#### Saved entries

_ _ _ _ _

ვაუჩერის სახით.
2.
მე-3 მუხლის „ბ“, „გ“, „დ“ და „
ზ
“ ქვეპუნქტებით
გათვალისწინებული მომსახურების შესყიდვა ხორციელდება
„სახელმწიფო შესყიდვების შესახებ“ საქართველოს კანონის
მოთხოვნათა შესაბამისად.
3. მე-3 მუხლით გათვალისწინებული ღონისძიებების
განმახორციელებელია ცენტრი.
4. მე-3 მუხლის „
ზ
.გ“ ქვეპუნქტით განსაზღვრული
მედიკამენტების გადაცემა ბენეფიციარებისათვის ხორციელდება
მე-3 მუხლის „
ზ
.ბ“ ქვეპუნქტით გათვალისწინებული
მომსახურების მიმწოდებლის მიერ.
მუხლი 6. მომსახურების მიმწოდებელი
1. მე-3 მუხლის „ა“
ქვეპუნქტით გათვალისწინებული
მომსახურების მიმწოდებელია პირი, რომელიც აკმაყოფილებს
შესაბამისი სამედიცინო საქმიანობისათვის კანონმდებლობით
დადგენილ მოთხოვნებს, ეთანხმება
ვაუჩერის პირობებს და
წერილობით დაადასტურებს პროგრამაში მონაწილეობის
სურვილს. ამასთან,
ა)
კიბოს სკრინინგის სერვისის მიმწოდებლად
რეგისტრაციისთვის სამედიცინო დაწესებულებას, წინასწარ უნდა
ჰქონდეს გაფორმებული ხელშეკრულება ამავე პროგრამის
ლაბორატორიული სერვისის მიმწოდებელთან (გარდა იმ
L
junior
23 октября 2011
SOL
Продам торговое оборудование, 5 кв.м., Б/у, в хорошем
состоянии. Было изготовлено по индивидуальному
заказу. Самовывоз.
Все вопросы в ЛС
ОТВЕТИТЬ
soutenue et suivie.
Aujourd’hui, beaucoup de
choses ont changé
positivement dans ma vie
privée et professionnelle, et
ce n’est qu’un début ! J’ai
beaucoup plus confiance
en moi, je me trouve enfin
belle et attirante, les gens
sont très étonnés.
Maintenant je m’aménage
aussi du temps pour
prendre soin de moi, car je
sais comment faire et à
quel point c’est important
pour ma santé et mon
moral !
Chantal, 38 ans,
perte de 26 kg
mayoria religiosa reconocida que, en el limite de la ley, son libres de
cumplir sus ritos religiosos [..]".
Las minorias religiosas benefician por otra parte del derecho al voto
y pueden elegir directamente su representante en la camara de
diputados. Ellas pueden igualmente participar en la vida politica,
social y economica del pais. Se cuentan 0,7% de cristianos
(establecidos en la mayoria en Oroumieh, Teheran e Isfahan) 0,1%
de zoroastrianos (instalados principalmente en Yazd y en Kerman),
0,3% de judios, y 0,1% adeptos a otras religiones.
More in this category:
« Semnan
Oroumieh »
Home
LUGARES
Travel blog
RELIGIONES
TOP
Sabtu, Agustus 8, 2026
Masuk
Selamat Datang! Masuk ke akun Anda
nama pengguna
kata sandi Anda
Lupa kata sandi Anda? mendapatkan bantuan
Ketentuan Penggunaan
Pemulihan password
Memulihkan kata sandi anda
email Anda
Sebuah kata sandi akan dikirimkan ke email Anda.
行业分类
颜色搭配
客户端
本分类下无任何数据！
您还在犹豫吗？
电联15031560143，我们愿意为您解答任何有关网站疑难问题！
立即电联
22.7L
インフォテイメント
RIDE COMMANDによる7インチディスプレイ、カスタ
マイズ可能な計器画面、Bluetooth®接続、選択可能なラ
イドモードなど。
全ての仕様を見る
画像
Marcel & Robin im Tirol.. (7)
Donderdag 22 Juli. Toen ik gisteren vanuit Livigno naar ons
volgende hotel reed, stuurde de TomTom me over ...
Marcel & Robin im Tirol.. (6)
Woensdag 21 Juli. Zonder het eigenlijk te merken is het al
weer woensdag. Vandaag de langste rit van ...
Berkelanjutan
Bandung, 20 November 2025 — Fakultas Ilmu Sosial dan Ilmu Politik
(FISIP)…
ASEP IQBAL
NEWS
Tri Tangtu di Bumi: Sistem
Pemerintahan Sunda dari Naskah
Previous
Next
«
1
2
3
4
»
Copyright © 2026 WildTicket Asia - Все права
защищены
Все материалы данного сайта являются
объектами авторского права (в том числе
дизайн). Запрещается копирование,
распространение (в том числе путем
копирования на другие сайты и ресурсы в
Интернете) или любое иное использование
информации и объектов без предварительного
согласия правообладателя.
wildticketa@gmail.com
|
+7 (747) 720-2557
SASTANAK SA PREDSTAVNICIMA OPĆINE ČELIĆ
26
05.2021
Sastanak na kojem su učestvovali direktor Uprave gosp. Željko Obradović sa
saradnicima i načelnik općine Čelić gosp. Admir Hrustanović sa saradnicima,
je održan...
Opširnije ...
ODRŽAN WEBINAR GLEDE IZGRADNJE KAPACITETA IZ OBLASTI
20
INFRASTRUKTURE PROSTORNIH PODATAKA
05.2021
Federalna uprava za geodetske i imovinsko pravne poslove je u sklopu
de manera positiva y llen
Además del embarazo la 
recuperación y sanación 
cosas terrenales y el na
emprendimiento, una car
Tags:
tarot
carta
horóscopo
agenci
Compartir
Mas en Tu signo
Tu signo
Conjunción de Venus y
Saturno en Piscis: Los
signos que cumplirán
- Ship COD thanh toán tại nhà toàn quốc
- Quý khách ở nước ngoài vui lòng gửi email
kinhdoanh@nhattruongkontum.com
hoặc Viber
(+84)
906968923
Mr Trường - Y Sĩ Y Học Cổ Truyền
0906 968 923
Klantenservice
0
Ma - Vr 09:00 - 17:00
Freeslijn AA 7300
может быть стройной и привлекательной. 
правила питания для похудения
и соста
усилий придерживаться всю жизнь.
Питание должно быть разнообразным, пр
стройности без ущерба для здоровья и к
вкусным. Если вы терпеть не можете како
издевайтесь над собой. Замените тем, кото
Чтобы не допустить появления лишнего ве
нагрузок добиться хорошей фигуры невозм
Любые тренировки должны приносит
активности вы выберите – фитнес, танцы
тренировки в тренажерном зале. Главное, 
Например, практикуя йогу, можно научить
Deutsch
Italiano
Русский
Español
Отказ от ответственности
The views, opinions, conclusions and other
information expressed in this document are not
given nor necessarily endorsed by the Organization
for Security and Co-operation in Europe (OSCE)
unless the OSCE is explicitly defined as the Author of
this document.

_ _ _ _ _

#### The problem
Rewrite the data above with "report" in place of "document" everywhere, changing nothing else.

#### Task response
ვაუჩერის სახით.
2.
მე-3 მუხლის „ბ“, „გ“, „დ“ და „
ზ
“ ქვეპუნქტებით
გათვალისწინებული მომსახურების შესყიდვა ხორციელდება
„სახელმწიფო შესყიდვების შესახებ“ საქართველოს კანონის
მოთხოვნათა შესაბამისად.
3. მე-3 მუხლით გათვალისწინებული ღონისძიებების
განმახორციელებელია ცენტრი.
4. მე-3 მუხლის „
ზ
.გ“ ქვეპუნქტით განსაზღვრული
მედიკამენტების გადაცემა ბენეფიციარებისათვის ხორციელდება
მე-3 მუხლის „
ზ
.ბ“ ქვეპუნქტით გათვალისწინებული
მომსახურების მიმწოდებლის მიერ.
მუხლი 6. მომსახურების მიმწოდებელი
1. მე-3 მუხლის „ა“
ქვეპუნქტით გათვალისწინებული
მომსახურების მიმწოდებელია პირი, რომელიც აკმაყოფილებს
შესაბამისი სამედიცინო საქმიანობისათვის კანონმდებლობით
დადგენილ მოთხოვნებს, ეთანხმება
ვაუჩერის პირობებს და
წერილობით დაადასტურებს პროგრამაში მონაწილეობის
სურვილს. ამასთან,
ა)
კიბოს სკრინინგის სერვისის მიმწოდებლად
რეგისტრაციისთვის სამედიცინო დაწესებულებას, წინასწარ უნდა
ჰქონდეს გაფორმებული ხელშეკრულება ამავე პროგრამის
ლაბორატორიული სერვისის მიმწოდებელთან (გარდა იმ
L
junior
23 октября 2011
SOL
Продам торговое оборудование, 5 кв.м., Б/у, в хорошем
состоянии. Было изготовлено по индивидуальному
заказу. Самовывоз.
Все вопросы в ЛС
ОТВЕТИТЬ
soutenue et suivie.
Aujourd’hui, beaucoup de
choses ont changé
positivement dans ma vie
privée et professionnelle, et
ce n’est qu’un début ! J’ai
beaucoup plus confiance
en moi, je me trouve enfin
belle et attirante, les gens
sont très étonnés.
Maintenant je m’aménage
aussi du temps pour
prendre soin de moi, car je
sais comment faire et à
quel point c’est important
pour ma santé et mon
moral !
Chantal, 38 ans,
perte de 26 kg
mayoria religiosa reconocida que, en el limite de la ley, son libres de
cumplir sus ritos religiosos [..]".
Las minorias religiosas benefician por otra parte del derecho al voto
y pueden elegir directamente su representante en la camara de
diputados. Ellas pueden igualmente participar en la vida politica,
social y economica del pais. Se cuentan 0,7% de cristianos
(establecidos en la mayoria en Oroumieh, Teheran e Isfahan) 0,1%
de zoroastrianos (instalados principalmente en Yazd y en Kerman),
0,3% de judios, y 0,1% adeptos a otras religiones.
More in this category:
« Semnan
Oroumieh »
Home
LUGARES
Travel blog
RELIGIONES
TOP
Sabtu, Agustus 8, 2026
Masuk
Selamat Datang! Masuk ke akun Anda
nama pengguna
kata sandi Anda
Lupa kata sandi Anda? mendapatkan bantuan
Ketentuan Penggunaan
Pemulihan password
Memulihkan kata sandi anda
email Anda
Sebuah kata sandi akan dikirimkan ke email Anda.
行业分类
颜色搭配
客户端
本分类下无任何数据！
您还在犹豫吗？
电联15031560143，我们愿意为您解答任何有关网站疑难问题！
立即电联
22.7L
インフォテイメント
RIDE COMMANDによる7インチディスプレイ、カスタ
マイズ可能な計器画面、Bluetooth®接続、選択可能なラ
イドモードなど。
全ての仕様を見る
画像
Marcel & Robin im Tirol.. (7)
Donderdag 22 Juli. Toen ik gisteren vanuit Livigno naar ons
volgende hotel reed, stuurde de TomTom me over ...
Marcel & Robin im Tirol.. (6)
Woensdag 21 Juli. Zonder het eigenlijk te merken is het al
weer woensdag. Vandaag de langste rit van ...
Berkelanjutan
Bandung, 20 November 2025 — Fakultas Ilmu Sosial dan Ilmu Politik
(FISIP)…
ASEP IQBAL
NEWS
Tri Tangtu di Bumi: Sistem
Pemerintahan Sunda dari Naskah
Previous
Next
«
1
2
3
4
»
Copyright © 2026 WildTicket Asia - Все права
защищены
Все материалы данного сайта являются
объектами авторского права (в том числе
дизайн). Запрещается копирование,
распространение (в том числе путем
копирования на другие сайты и ресурсы в
Интернете) или любое иное использование
информации и объектов без предварительного
согласия правообладателя.
wildticketa@gmail.com
|
+7 (747) 720-2557
SASTANAK SA PREDSTAVNICIMA OPĆINE ČELIĆ
26
05.2021
Sastanak na kojem su učestvovali direktor Uprave gosp. Željko Obradović sa
saradnicima i načelnik općine Čelić gosp. Admir Hrustanović sa saradnicima,
je održan...
Opširnije ...
ODRŽAN WEBINAR GLEDE IZGRADNJE KAPACITETA IZ OBLASTI
20
INFRASTRUKTURE PROSTORNIH PODATAKA
05.2021
Federalna uprava za geodetske i imovinsko pravne poslove je u sklopu
de manera positiva y llen
Además del embarazo la 
recuperación y sanación 
cosas terrenales y el na
emprendimiento, una car
Tags:
tarot
carta
horóscopo
agenci
Compartir
Mas en Tu signo
Tu signo
Conjunción de Venus y
Saturno en Piscis: Los
signos que cumplirán
- Ship COD thanh toán tại nhà toàn quốc
- Quý khách ở nước ngoài vui lòng gửi email
kinhdoanh@nhattruongkontum.com
hoặc Viber
(+84)
906968923
Mr Trường - Y Sĩ Y Học Cổ Truyền
0906 968 923
Klantenservice
0
Ma - Vr 09:00 - 17:00
Freeslijn AA 7300
может быть стройной и привлекательной. 
правила питания для похудения
и соста
усилий придерживаться всю жизнь.
Питание должно быть разнообразным, пр
стройности без ущерба для здоровья и к
вкусным. Если вы терпеть не можете како
издевайтесь над собой. Замените тем, кото
Чтобы не допустить появления лишнего ве
нагрузок добиться хорошей фигуры невозм
Любые тренировки должны приносит
активности вы выберите – фитнес, танцы
тренировки в тренажерном зале. Главное, 
Например, практикуя йогу, можно научить
Deutsch
Italiano
Русский
Español
Отказ от ответственности
The views, opinions, conclusions and other
information expressed in this report are not
given nor necessarily endorsed by the Organization
for Security and Co-operation in Europe (OSCE)
unless the OSCE is explicitly defined as the Author of
this report.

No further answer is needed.